→ PROBLEM TO SOLVE
Keep the lines exact and the pictures out as you repeat the following listing.

→ SOURCE INFORMATION
┌──
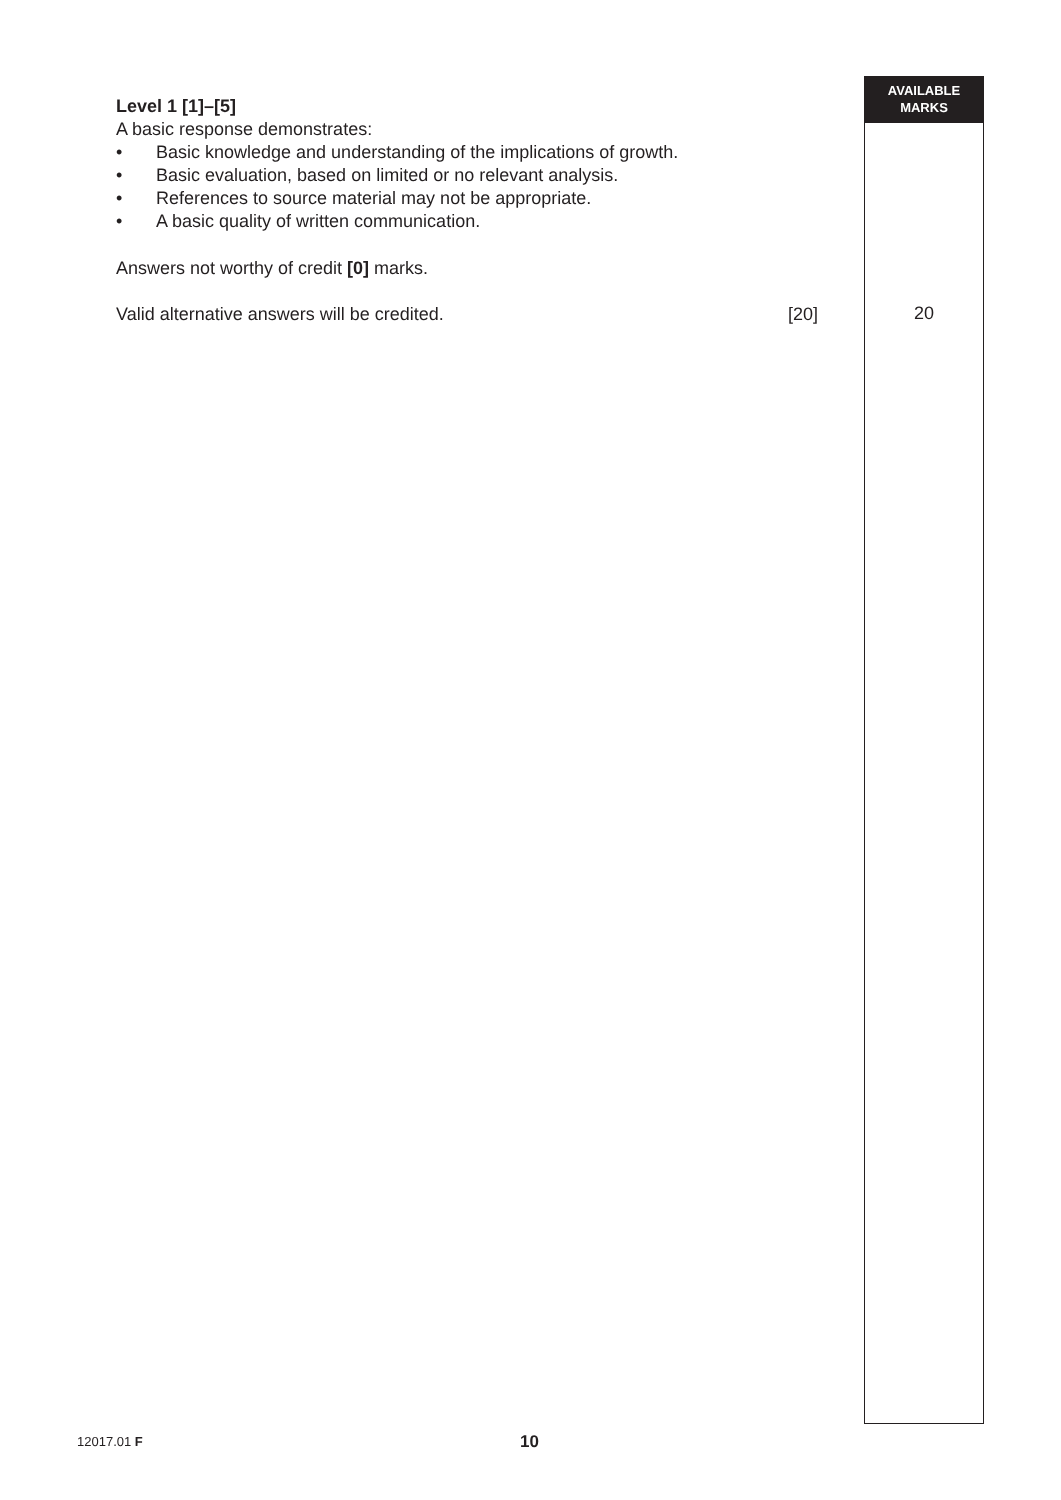AVAILABLE
MARKS
Level 1 [1]–[5]
A basic response demonstrates:
• Basic knowledge and understanding of the implications of growth.
• Basic evaluation, based on limited or no relevant analysis.
• References to source material may not be appropriate.
• A basic quality of written communication.
Answers not worthy of credit [0] marks.
Valid alternative answers will be credited. [20]
20
12017.01 F 10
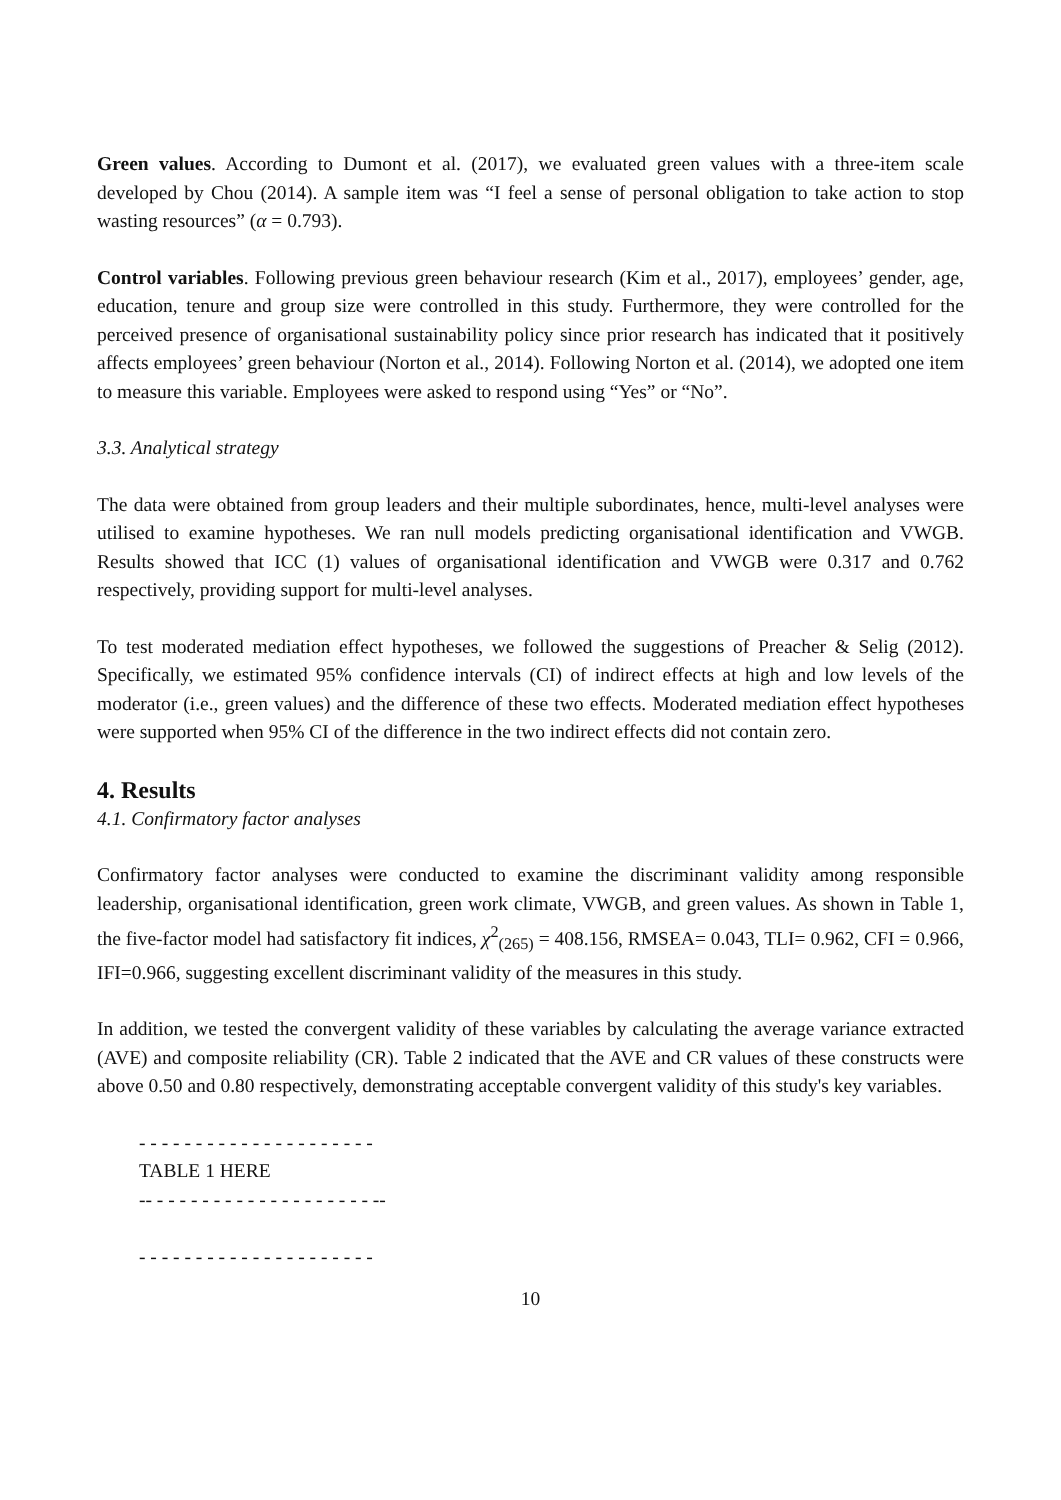Green values. According to Dumont et al. (2017), we evaluated green values with a three-item scale developed by Chou (2014). A sample item was “I feel a sense of personal obligation to take action to stop wasting resources” (α = 0.793).
Control variables. Following previous green behaviour research (Kim et al., 2017), employees’ gender, age, education, tenure and group size were controlled in this study. Furthermore, they were controlled for the perceived presence of organisational sustainability policy since prior research has indicated that it positively affects employees’ green behaviour (Norton et al., 2014). Following Norton et al. (2014), we adopted one item to measure this variable. Employees were asked to respond using “Yes” or “No”.
3.3. Analytical strategy
The data were obtained from group leaders and their multiple subordinates, hence, multi-level analyses were utilised to examine hypotheses. We ran null models predicting organisational identification and VWGB. Results showed that ICC (1) values of organisational identification and VWGB were 0.317 and 0.762 respectively, providing support for multi-level analyses.
To test moderated mediation effect hypotheses, we followed the suggestions of Preacher & Selig (2012). Specifically, we estimated 95% confidence intervals (CI) of indirect effects at high and low levels of the moderator (i.e., green values) and the difference of these two effects. Moderated mediation effect hypotheses were supported when 95% CI of the difference in the two indirect effects did not contain zero.
4. Results
4.1. Confirmatory factor analyses
Confirmatory factor analyses were conducted to examine the discriminant validity among responsible leadership, organisational identification, green work climate, VWGB, and green values. As shown in Table 1, the five-factor model had satisfactory fit indices, χ<sup>2</sup><sub>(265)</sub> = 408.156, RMSEA= 0.043, TLI= 0.962, CFI = 0.966, IFI=0.966, suggesting excellent discriminant validity of the measures in this study.
In addition, we tested the convergent validity of these variables by calculating the average variance extracted (AVE) and composite reliability (CR). Table 2 indicated that the AVE and CR values of these constructs were above 0.50 and 0.80 respectively, demonstrating acceptable convergent validity of this study's key variables.
- - - - - - - - - - - - - - - - - - - - -
TABLE 1 HERE
-- - - - - - - - - - - - - - - - - - - - --
- - - - - - - - - - - - - - - - - - - - -
10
└──
→ PROBLEM SOLUTION
AVAILABLE
MARKS
Level 1 [1]–[5]
A basic response demonstrates:
• Basic knowledge and understanding of the implications of growth.
• Basic evaluation, based on limited or no relevant analysis.
• References to source material may not be appropriate.
• A basic quality of written communication.
Answers not worthy of credit [0] marks.
Valid alternative answers will be credited. [20]
20
12017.01 F 10
Green values. According to Dumont et al. (2017), we evaluated green values with a three-item scale developed by Chou (2014). A sample item was “I feel a sense of personal obligation to take action to stop wasting resources” (α = 0.793).
Control variables. Following previous green behaviour research (Kim et al., 2017), employees’ gender, age, education, tenure and group size were controlled in this study. Furthermore, they were controlled for the perceived presence of organisational sustainability policy since prior research has indicated that it positively affects employees’ green behaviour (Norton et al., 2014). Following Norton et al. (2014), we adopted one item to measure this variable. Employees were asked to respond using “Yes” or “No”.
3.3. Analytical strategy
The data were obtained from group leaders and their multiple subordinates, hence, multi-level analyses were utilised to examine hypotheses. We ran null models predicting organisational identification and VWGB. Results showed that ICC (1) values of organisational identification and VWGB were 0.317 and 0.762 respectively, providing support for multi-level analyses.
To test moderated mediation effect hypotheses, we followed the suggestions of Preacher & Selig (2012). Specifically, we estimated 95% confidence intervals (CI) of indirect effects at high and low levels of the moderator (i.e., green values) and the difference of these two effects. Moderated mediation effect hypotheses were supported when 95% CI of the difference in the two indirect effects did not contain zero.
4. Results
4.1. Confirmatory factor analyses
Confirmatory factor analyses were conducted to examine the discriminant validity among responsible leadership, organisational identification, green work climate, VWGB, and green values. As shown in Table 1, the five-factor model had satisfactory fit indices, χ<sup>2</sup><sub>(265)</sub> = 408.156, RMSEA= 0.043, TLI= 0.962, CFI = 0.966, IFI=0.966, suggesting excellent discriminant validity of the measures in this study.
In addition, we tested the convergent validity of these variables by calculating the average variance extracted (AVE) and composite reliability (CR). Table 2 indicated that the AVE and CR values of these constructs were above 0.50 and 0.80 respectively, demonstrating acceptable convergent validity of this study's key variables.
- - - - - - - - - - - - - - - - - - - - -
TABLE 1 HERE
-- - - - - - - - - - - - - - - - - - - - --
- - - - - - - - - - - - - - - - - - - - -
10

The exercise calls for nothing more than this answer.